8. Gourmet - “Delicious”

Neither Gourmet's defiantly eccentric, nine-track debut Cashmere, nor its subsequent singles, "There You Go" or "Yellow" gave any indication that the South African purveyor of "spaghetti pop" would drop one of the year's sassiest club tracks, but there you have it. The Cape Town-based artist, part of oil-slick, independent label 1991's diminutive roster, flagrantly disregards expectation on his latest outing, channeling the Scissor Sisters at their most gloriously bitchy best, Ratchet-era Shamir, and the shimmering dance-pop of UK singer-producer Joe Flory, aka Amateur Best.

With an amusingly detached delivery that rivals Ben Stein's droning roll call in Ferris Bueller's Day Off , he sings "I just want to dance, and fuck, and fly, and try, and fail, and try again…hold up," against a squelchy bass line and stabbing synths. When the percussive noise of what sounds like a triangle dinner bell appears within the mix, one can't help but think that Gourmet is simply winking at his audience, as if to say, "dinner is served."

7. Pouvoir Magique - “Chalawan”

Like a psychoactive ayahuasca brew, the intoxicating "shamanic techno" of Parisian duo Pouvoir Magique's LP Disparition, is an exhilarating trip into unfamiliar territory. Formed in November of 2011, "Magic Power" is the musical project of Clément Vincent and Bertrand Cerruti, who over the years, have cleverly merged several millennia of songs from around the world with 21st-century beats and widescreen electro textures. Lest ye be worried, this is anything but Deep Forest.

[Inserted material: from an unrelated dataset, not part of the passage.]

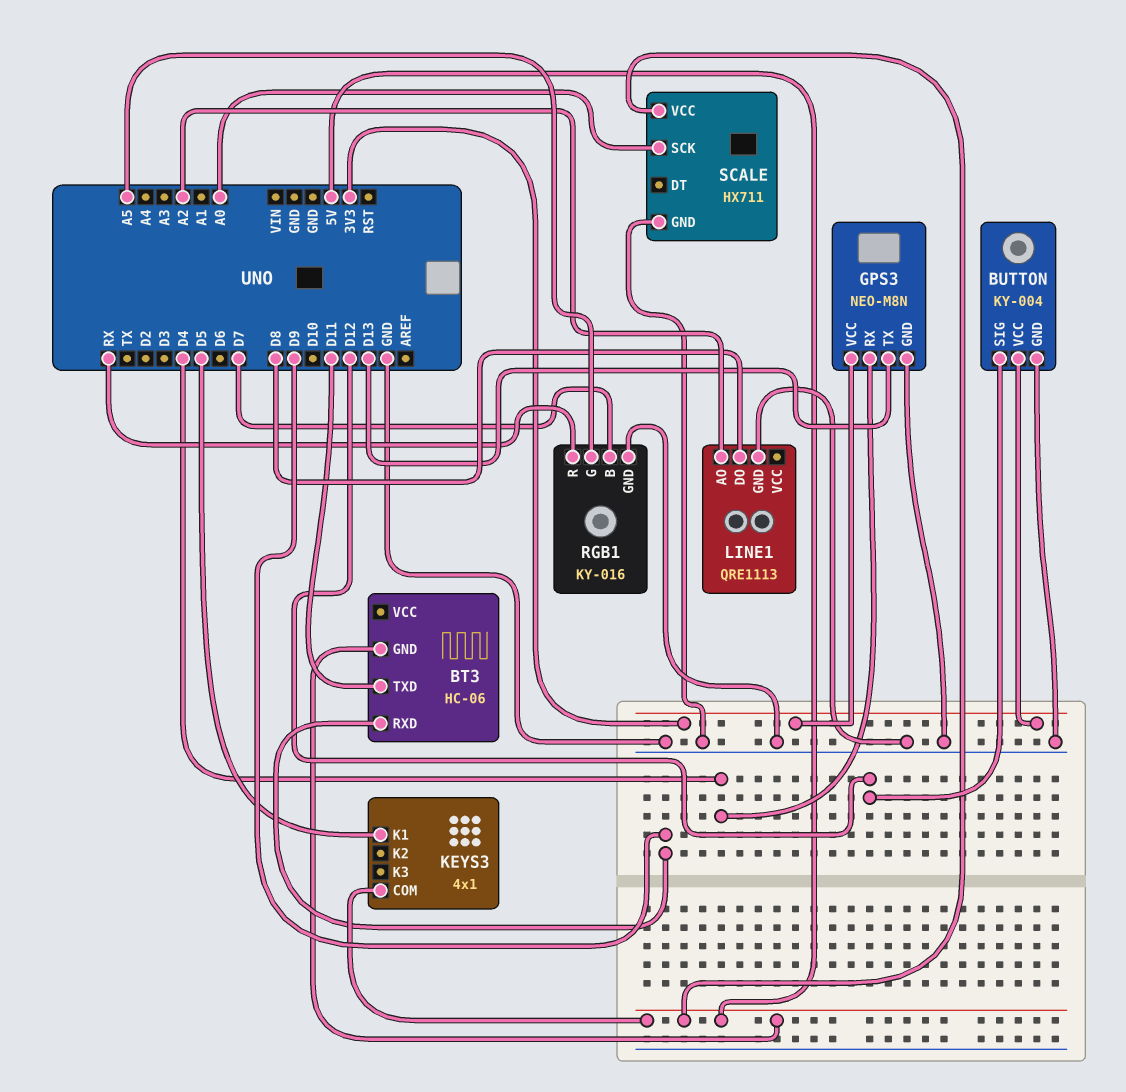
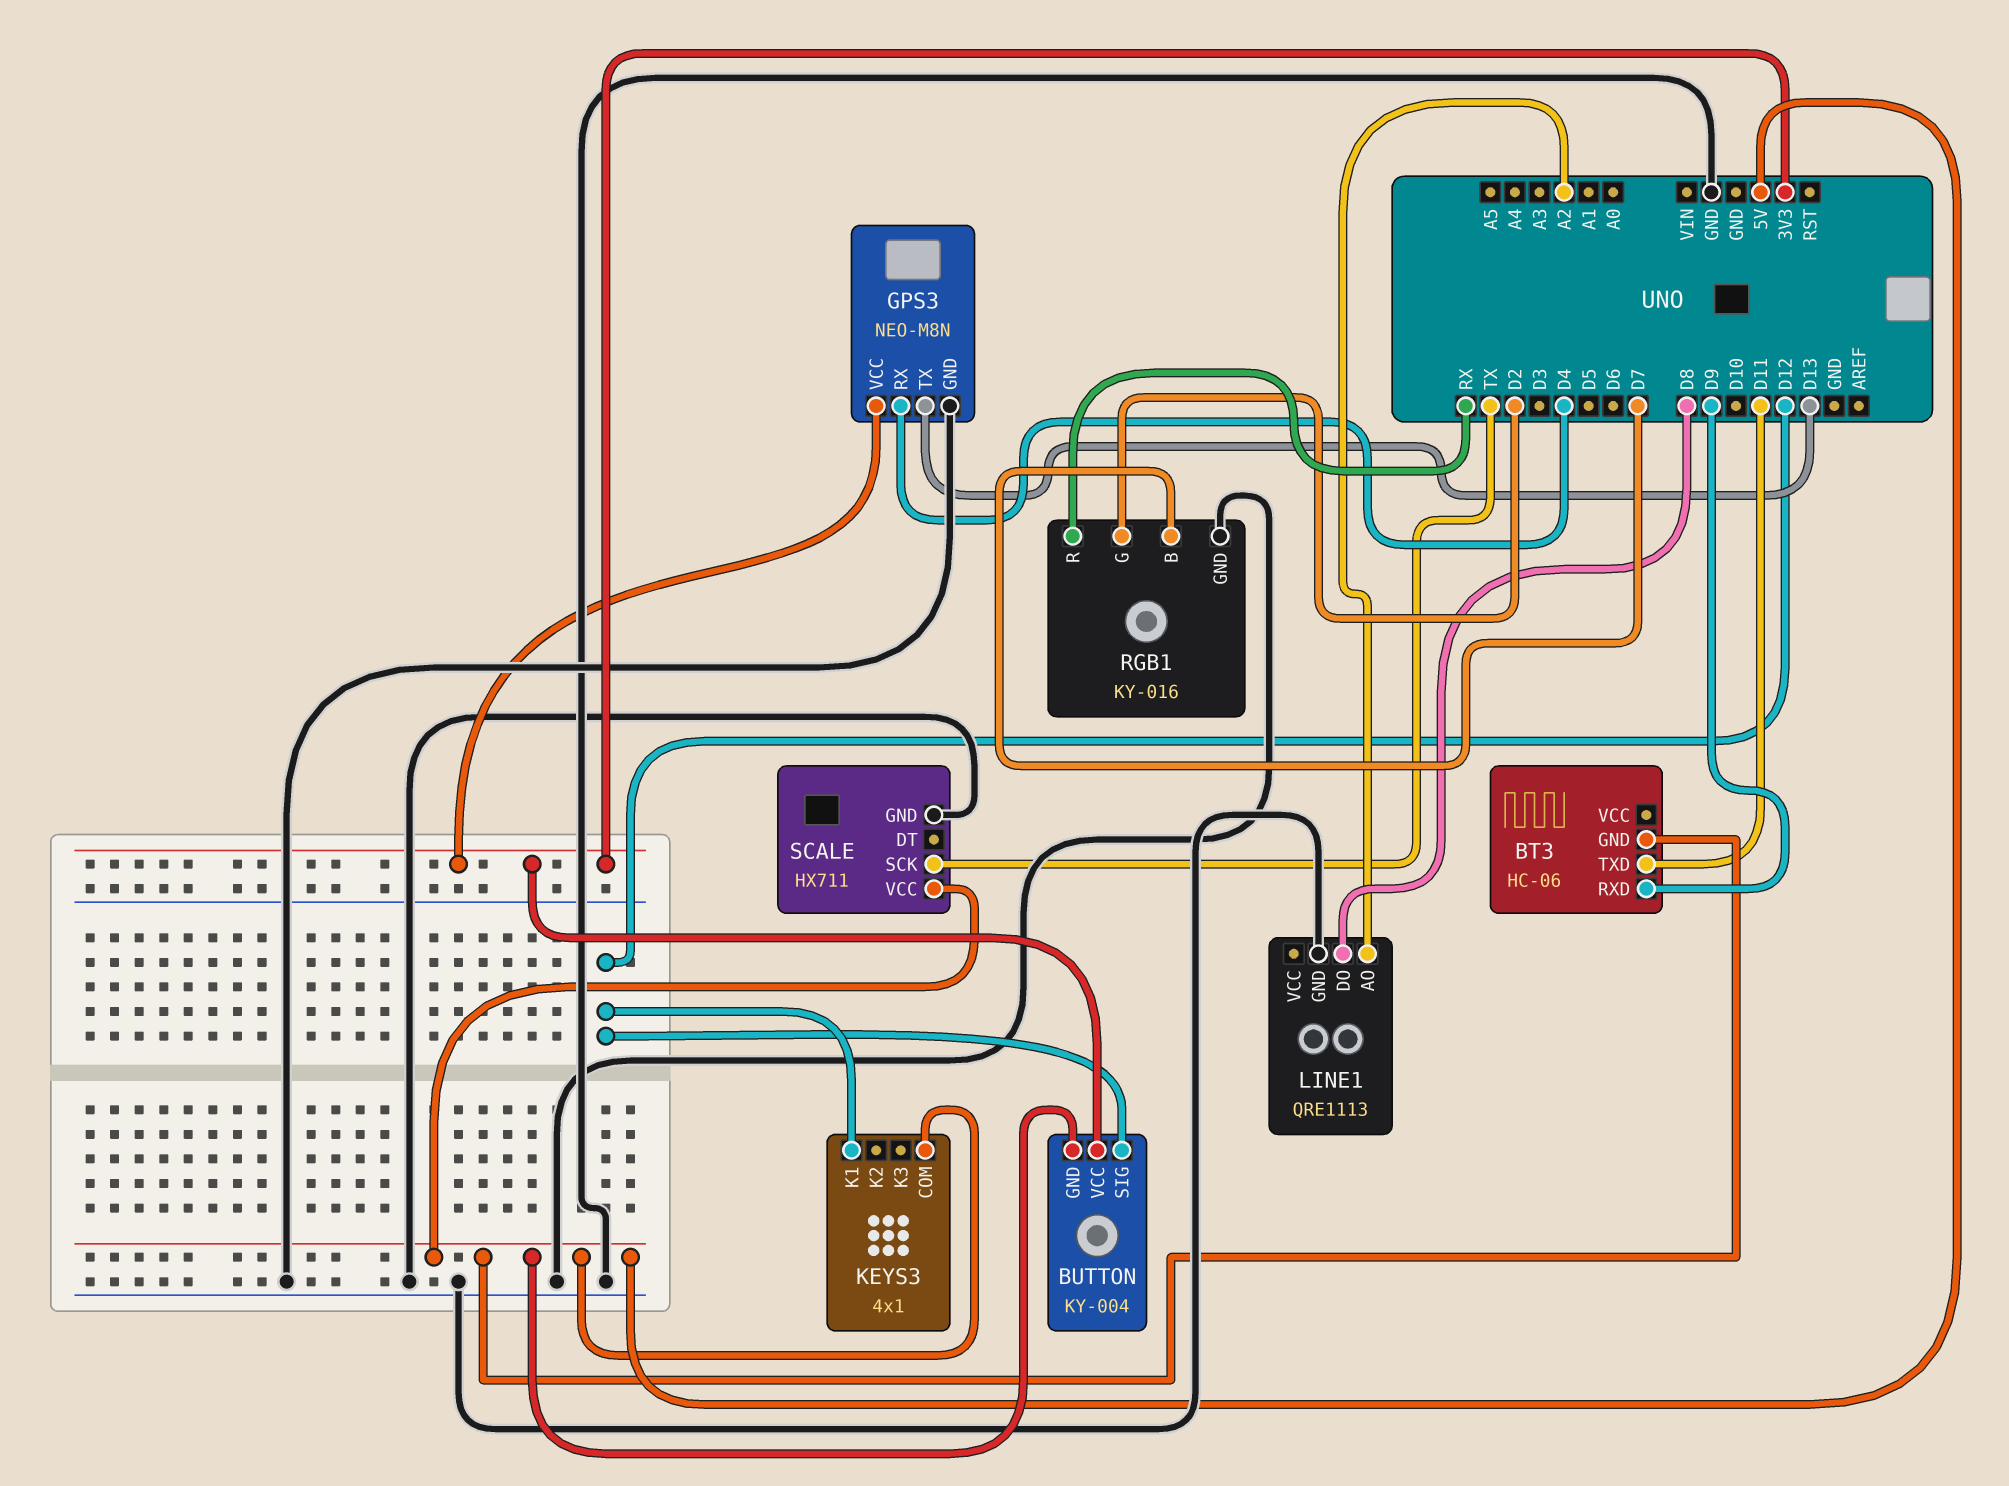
BUTTON pin GND: GND -> 5V
KEYS3 pin K1: D5 -> D12
RGB1 pin G: A5 -> D2
SCALE pin SCK: A0 -> TX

In the spring of 2013, Pouvoir Magique co-founded the "Mawimbi" collective, a project designed to unite African musical heritage with contemporary soundscapes, and released two EPs. Within days of launching their label Musiques de Sphères, the duo's studio was burglarized and a hard drive with six years of painstakingly curated material had vanished. After tracking down demos they shared with friends before their final stages of completion, Clément and Bertrand reconstructed an album of 12 tracks.

Unfinished though they might be, each song is a marvelous thing to behold. Their stunning 2016 single "Eclipse," with its cinematic video, might have been one of the most immediate songs on the record, but it's the pulsing "Chalawan," with its guttural howls, fluttering flute-like passages, and driving, hypnotic beats that truly mesmerizes.

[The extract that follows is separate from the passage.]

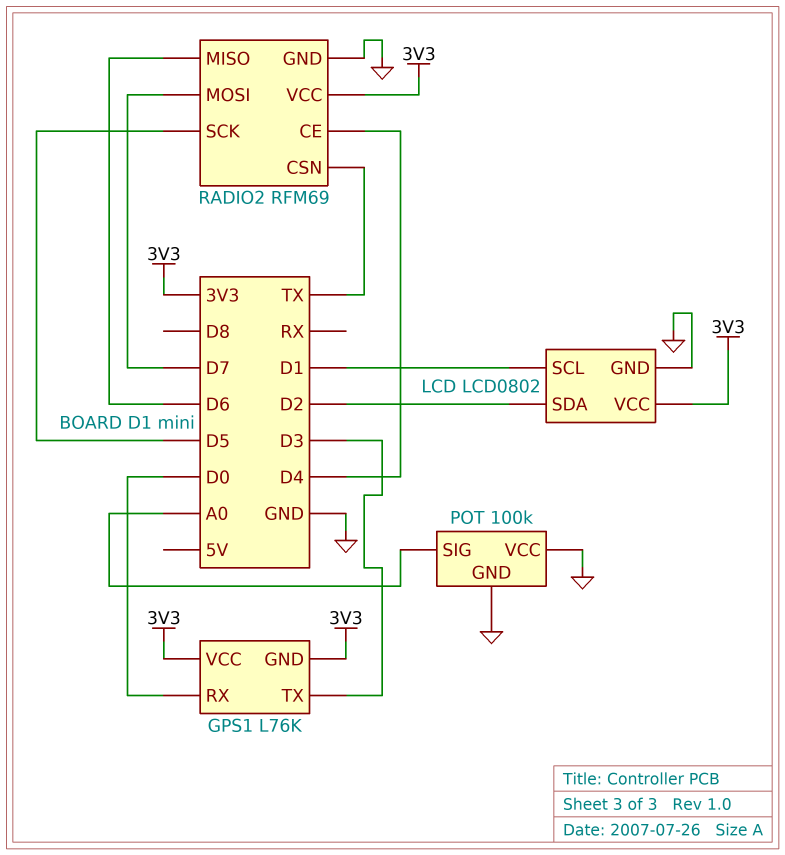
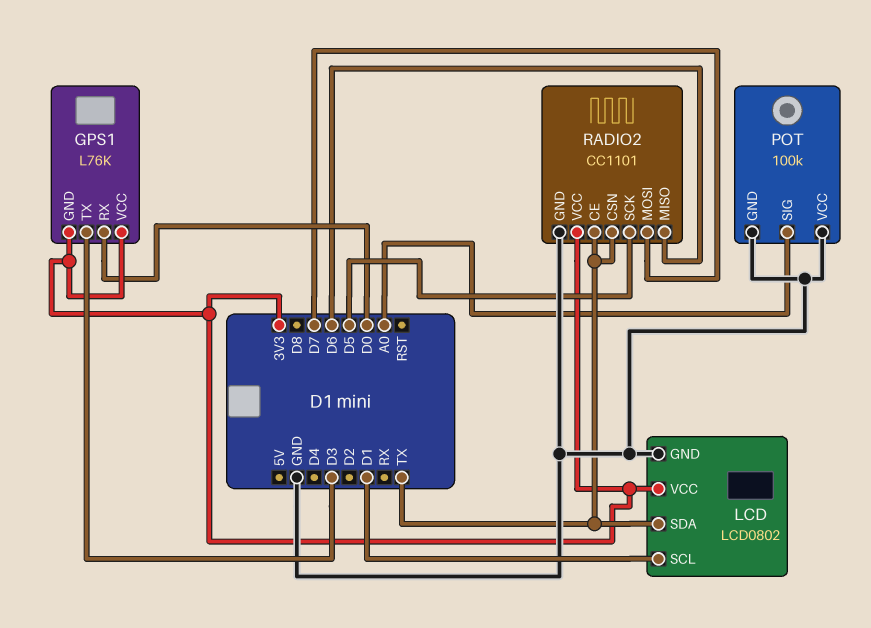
LCD pin SDA: D2 -> TX
RADIO2: RFM69 -> CC1101
RADIO2 pin CE: D4 -> TX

6. Purple Disco Machine - “Body Funk” & “Devil In Me” (TIE)

Whenever a bevy of guest artists appears on a debut record, it's often best to approach the project with caution. 85% of the time, the collaborative partners either overshadow the proceedings or detract from the vision of the musician whose name is emblazoned across the top of the LP. There are, however, pleasant exceptions to the rule and Tino Piontek's Soulmatic is one of the year's most delightfully cohesive offerings. The Dresden-born Deep Funk innovator, aka Purple Disco Machine, has risen to international status since 2009, releasing one spectacular track and remix after another. It should go without saying that this long-awaited collection, featuring everyone from Kool Keith to Faithless and Boris D'lugosch, is ripe with memorable highlights.

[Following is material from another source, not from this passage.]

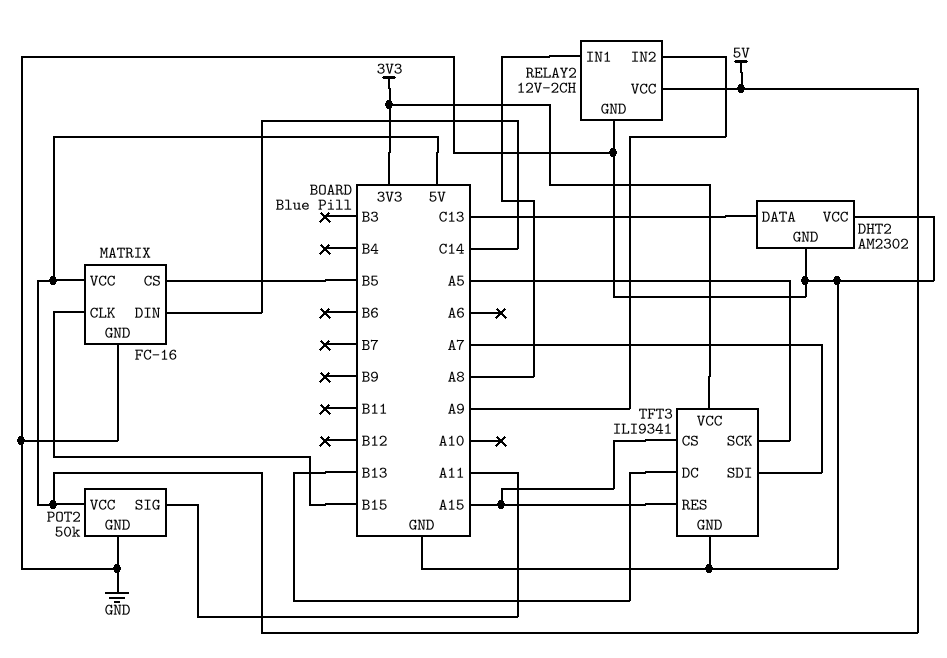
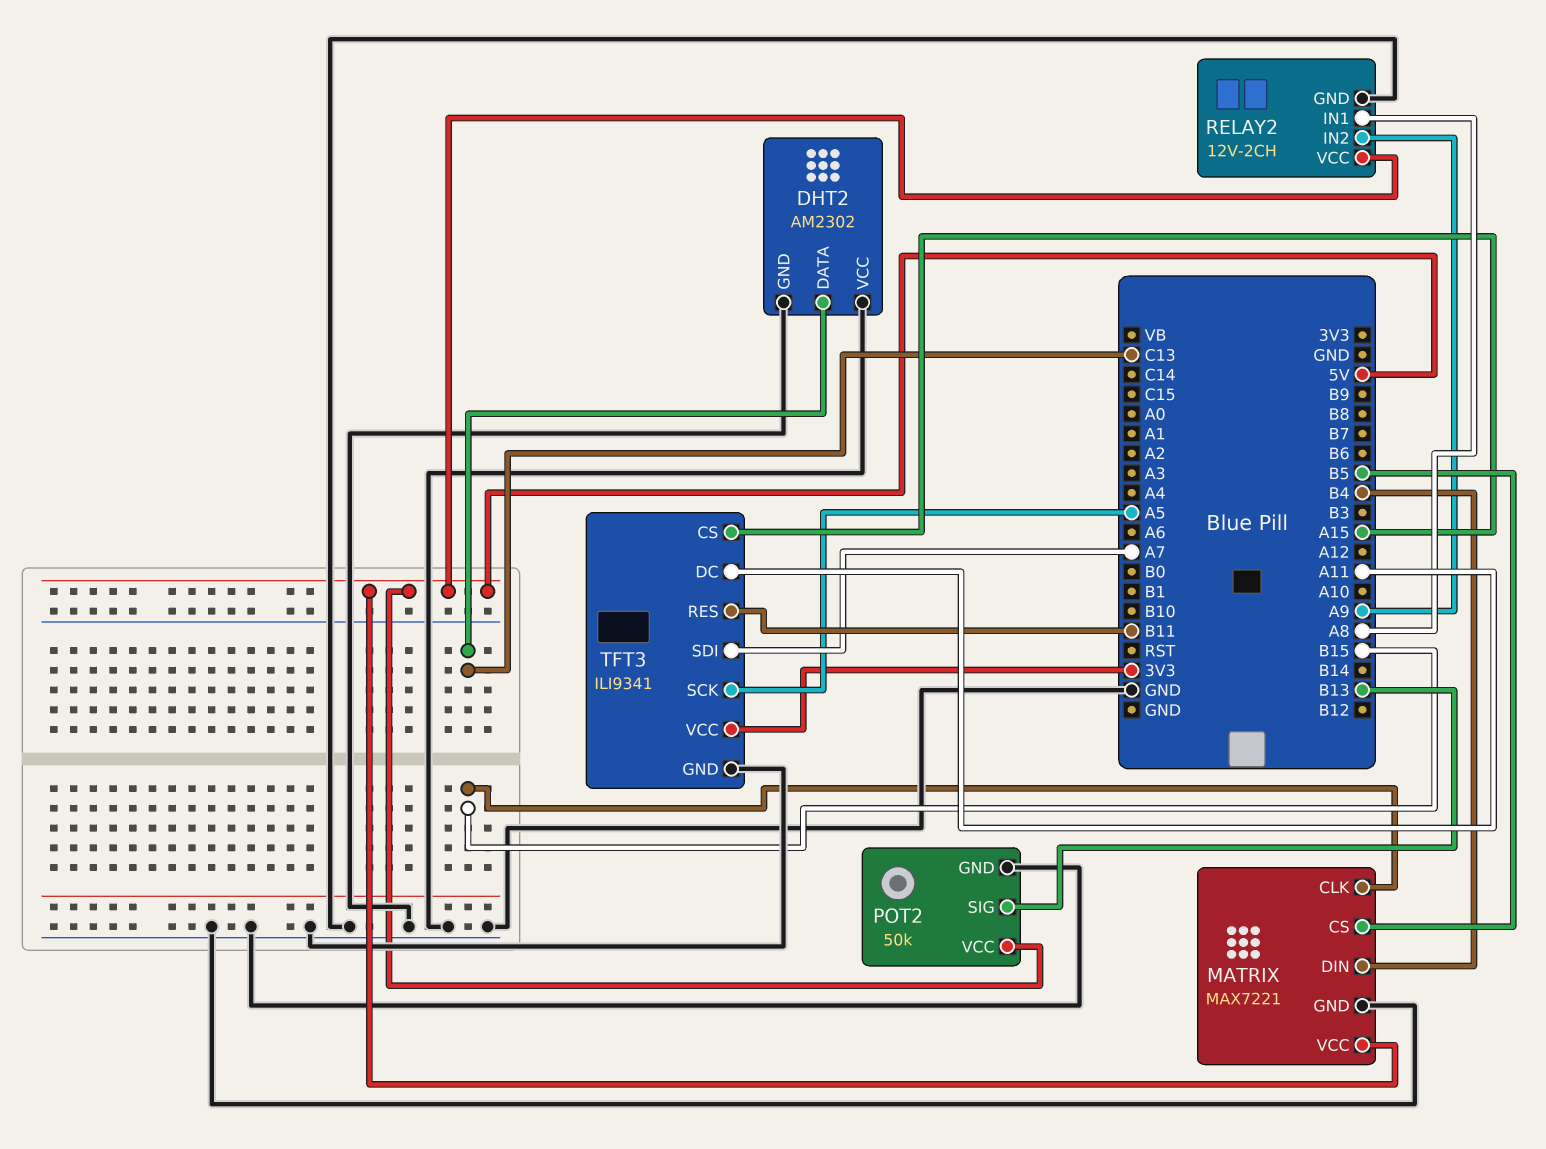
MATRIX: FC-16 -> MAX7221
MATRIX pin DIN: C14 -> B4
POT2 pin SIG: A11 -> B13
TFT3 pin DC: B13 -> A11
TFT3 pin RES: A15 -> B11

The saucy, soaring "Mistress" shines a spotlight on the stellar pipes of "UK soul hurricane" Hannah Williams. While it might be a crowning moment within the set, its the strutting discofied "Body Funk", and the album's first single, "Devil In Me", that linger long after the record has stopped spinning. The former track with its camptastic fusion of '80s Sylvester gone 1940s military march, and the latter anthem, a soulful stunner that samples the 1968 Stax hit "Private Number", and features the vocal talents of Duane Harden and Joe Killington, feels like an unearthed classic. Without a doubt, the German DJ's debut is one of the best dance records of the year.